* EXCERPT
───

Bonnie Alba
Retailers ban "Merry Christmas" at their own risk
By Bonnie Alba
It has become "politically correct" to ban the word "Merry Christmas" from commercials and retail stores during the holiday season. In 2005, there was a big hullabaloo over Target banning Salvation Army bell ringers and they were boycotted by many Christian consumers. The American Family Association keeps tabs on who's "naughty or nice" during the Christmas season.
Since then, many of those consumers base their buying gifts on how retailers express "Merry Christmas" in advertising and store signs. In a 2007 letter to the local paper, a gentleman and his family went on their annual Christmas gift-buying trip to the Mall. What used to make the buying trip a once-a-year experience was sadly missing. No Christmas music and carols of old wafting through the air, No Santa Claus proclaiming his Ho-Ho-Ho's, and No beautiful decorations. Except for a few measly signs of "Happy Holidays," there was nothing to distinguish the season from any other day of the year.
Does it matter? Is consumerism really that important to the retailers, especially the last quarter of the year. Evidently it is since after the first of the year, financial wizards almost always tally up last quarter earnings to point to a profitable year — or not.

───

[Saved data entries]
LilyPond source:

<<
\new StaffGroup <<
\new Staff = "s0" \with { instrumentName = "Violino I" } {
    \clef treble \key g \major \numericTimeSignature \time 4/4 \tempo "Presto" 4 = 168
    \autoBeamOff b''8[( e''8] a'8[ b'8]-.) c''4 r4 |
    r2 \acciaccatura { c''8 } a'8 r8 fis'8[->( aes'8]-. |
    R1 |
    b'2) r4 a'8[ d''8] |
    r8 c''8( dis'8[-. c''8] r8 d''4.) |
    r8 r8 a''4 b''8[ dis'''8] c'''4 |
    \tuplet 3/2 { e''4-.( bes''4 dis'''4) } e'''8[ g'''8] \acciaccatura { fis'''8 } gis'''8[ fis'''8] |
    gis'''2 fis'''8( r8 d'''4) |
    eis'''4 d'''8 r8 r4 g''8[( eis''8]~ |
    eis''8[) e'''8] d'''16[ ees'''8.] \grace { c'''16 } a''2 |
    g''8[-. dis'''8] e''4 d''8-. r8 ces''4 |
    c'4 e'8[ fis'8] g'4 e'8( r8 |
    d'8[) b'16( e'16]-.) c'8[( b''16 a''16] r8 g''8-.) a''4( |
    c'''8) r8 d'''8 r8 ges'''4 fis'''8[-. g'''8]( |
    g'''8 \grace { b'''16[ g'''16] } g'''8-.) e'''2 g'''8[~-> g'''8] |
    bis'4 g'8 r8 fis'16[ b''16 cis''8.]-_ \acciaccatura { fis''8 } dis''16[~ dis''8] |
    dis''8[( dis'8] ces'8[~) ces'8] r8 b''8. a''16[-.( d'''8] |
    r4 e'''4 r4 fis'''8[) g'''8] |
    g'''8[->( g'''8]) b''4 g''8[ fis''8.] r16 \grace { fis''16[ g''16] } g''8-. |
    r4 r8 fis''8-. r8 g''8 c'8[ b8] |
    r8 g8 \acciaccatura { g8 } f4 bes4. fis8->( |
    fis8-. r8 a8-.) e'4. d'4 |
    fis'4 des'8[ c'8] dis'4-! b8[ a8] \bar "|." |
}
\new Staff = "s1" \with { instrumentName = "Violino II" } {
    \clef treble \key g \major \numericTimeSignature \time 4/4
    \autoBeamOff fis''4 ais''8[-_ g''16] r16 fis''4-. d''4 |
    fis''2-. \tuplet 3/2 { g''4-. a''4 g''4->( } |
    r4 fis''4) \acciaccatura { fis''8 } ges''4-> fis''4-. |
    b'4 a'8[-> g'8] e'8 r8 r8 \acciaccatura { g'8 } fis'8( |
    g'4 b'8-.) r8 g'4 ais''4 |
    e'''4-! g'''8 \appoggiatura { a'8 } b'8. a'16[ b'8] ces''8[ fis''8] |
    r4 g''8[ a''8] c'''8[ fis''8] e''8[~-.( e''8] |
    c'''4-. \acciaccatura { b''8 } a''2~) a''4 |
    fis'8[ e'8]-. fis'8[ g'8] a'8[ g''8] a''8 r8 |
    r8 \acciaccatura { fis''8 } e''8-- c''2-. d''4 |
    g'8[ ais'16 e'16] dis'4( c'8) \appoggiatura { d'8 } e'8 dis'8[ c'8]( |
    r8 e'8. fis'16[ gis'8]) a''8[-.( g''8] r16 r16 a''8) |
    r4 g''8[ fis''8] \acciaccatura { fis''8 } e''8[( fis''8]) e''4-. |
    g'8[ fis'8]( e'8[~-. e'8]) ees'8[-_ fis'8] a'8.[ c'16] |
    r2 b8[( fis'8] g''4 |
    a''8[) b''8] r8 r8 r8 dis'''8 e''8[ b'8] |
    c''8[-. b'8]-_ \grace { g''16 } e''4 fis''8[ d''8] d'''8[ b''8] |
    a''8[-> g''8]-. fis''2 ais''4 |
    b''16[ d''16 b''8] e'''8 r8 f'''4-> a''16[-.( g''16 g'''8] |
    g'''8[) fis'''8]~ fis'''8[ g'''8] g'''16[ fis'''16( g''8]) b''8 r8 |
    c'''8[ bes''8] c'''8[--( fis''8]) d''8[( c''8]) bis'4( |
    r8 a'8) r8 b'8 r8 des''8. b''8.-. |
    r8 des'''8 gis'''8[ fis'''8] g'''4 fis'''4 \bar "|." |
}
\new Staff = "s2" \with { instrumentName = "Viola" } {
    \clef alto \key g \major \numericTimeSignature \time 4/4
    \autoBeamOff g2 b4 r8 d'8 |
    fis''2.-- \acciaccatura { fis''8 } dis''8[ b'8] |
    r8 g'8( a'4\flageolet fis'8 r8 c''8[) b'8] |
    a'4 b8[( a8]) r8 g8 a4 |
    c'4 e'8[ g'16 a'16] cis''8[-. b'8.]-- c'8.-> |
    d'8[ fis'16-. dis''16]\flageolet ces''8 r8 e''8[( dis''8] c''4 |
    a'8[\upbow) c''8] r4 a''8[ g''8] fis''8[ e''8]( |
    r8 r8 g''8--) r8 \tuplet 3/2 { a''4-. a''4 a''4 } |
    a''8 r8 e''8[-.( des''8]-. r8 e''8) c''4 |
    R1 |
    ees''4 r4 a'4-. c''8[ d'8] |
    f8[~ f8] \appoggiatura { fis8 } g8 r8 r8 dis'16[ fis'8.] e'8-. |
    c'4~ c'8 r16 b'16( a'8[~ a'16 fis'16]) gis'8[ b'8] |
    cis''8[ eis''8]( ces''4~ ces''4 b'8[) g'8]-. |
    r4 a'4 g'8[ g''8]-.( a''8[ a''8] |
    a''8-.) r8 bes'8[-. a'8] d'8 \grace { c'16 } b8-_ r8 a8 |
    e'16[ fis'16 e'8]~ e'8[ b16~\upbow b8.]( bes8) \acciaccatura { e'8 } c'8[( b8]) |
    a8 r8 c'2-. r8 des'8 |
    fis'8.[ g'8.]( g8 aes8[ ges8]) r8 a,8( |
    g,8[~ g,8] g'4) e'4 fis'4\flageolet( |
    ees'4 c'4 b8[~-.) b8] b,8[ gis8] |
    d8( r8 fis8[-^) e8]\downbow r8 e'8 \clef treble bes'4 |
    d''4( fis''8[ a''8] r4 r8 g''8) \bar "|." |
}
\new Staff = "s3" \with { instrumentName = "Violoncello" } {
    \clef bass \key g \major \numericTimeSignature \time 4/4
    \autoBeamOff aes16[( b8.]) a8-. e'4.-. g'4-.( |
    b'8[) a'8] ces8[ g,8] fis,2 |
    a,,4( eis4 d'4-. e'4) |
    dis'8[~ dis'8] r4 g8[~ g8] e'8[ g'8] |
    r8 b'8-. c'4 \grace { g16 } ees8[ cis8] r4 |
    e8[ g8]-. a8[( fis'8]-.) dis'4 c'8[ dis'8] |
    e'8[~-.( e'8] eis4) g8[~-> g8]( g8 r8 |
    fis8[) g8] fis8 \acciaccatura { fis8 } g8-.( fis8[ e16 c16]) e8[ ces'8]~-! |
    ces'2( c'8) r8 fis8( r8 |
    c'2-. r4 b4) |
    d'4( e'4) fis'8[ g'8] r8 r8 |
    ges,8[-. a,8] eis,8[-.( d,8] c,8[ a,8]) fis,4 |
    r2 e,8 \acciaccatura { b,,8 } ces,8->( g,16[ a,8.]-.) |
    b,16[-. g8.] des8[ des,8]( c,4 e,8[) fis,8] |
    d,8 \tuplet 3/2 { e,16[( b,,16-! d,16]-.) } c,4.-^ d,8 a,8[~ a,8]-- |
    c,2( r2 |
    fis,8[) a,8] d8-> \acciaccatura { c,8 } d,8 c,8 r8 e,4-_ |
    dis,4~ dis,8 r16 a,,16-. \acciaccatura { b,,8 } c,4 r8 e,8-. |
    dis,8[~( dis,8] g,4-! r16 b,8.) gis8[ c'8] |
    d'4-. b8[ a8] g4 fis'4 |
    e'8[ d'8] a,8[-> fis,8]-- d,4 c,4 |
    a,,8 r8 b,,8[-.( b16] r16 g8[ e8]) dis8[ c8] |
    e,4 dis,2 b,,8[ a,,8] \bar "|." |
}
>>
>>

───

* TASKS TO PERFORM
(1) According to the column on retailers and "Merry Christmas," which retailer was boycotted in 2005 for banning Salvation Army bell ringers?
(2) In the column on retailers and "Merry Christmas," which things does the 2007 letter to the local paper describe as missing from the Mall?
(3) Pick up the column on retailers and "Merry Christmas" after its final sentence and carry it forward.

* REPLIES
(1) Target

(2)
- Christmas music and carols of old wafting through the air
- Santa Claus proclaiming his Ho-Ho-Ho's
- Beautiful decorations

(3)
Historically Christmas season consumerism will appear as a blip on the radar screen of the twentieth century. Before WWII, mountains of gifts under the Christmas tree were not considered the norm. Only after the war did Christmas, along with the availability of consumer credit, generate the kind of shopping environment Americans enjoyed the next 50 years. The Christmas holiday season became an ever bigger and grandiose gift-giving time, along with the gifts wrapped in bright colors with ribbons and bows.
My Aunt Evie (circa 1905) used to tell us the story of her family's Christmas in the early 1900s. Her mother (my Grandma), besides inviting relatives and friends during the Christmas season, also fed extra meals to the neighborhood hobos and tramps. Grandpa would set up a small Christmas tree upon which they placed candles on each branch and decorated with holly berry strings.
On Christmas Eve, it was a special event to light the candles, turn out the lights and sing Christmas carols. Visitors entering the house and walking by the tree might toss a pair of socks, nylons, a shirt, a pair of gloves or mittens, hats or ties, or a box of candy under the tree, unwrapped, no ribbons. Whoever fit the socks or other items got to wear them. Christmas meals were all important for family and friends around the table. There were so many that they had to eat in shifts. Grandmother loved this time of the year and brought all her cooking-baking skills to the table.
Boomer and X generations have a difficult time imagining Christmas other than as it is now. Just as public schools have fallen into the PC abyss, retailers appear to be following in their footsteps. Forgetting their bottom line, they've fallen for the bland "winter" or "holiday" season. So what's the reason any of us should go out and spend ourselves silly at this time of year?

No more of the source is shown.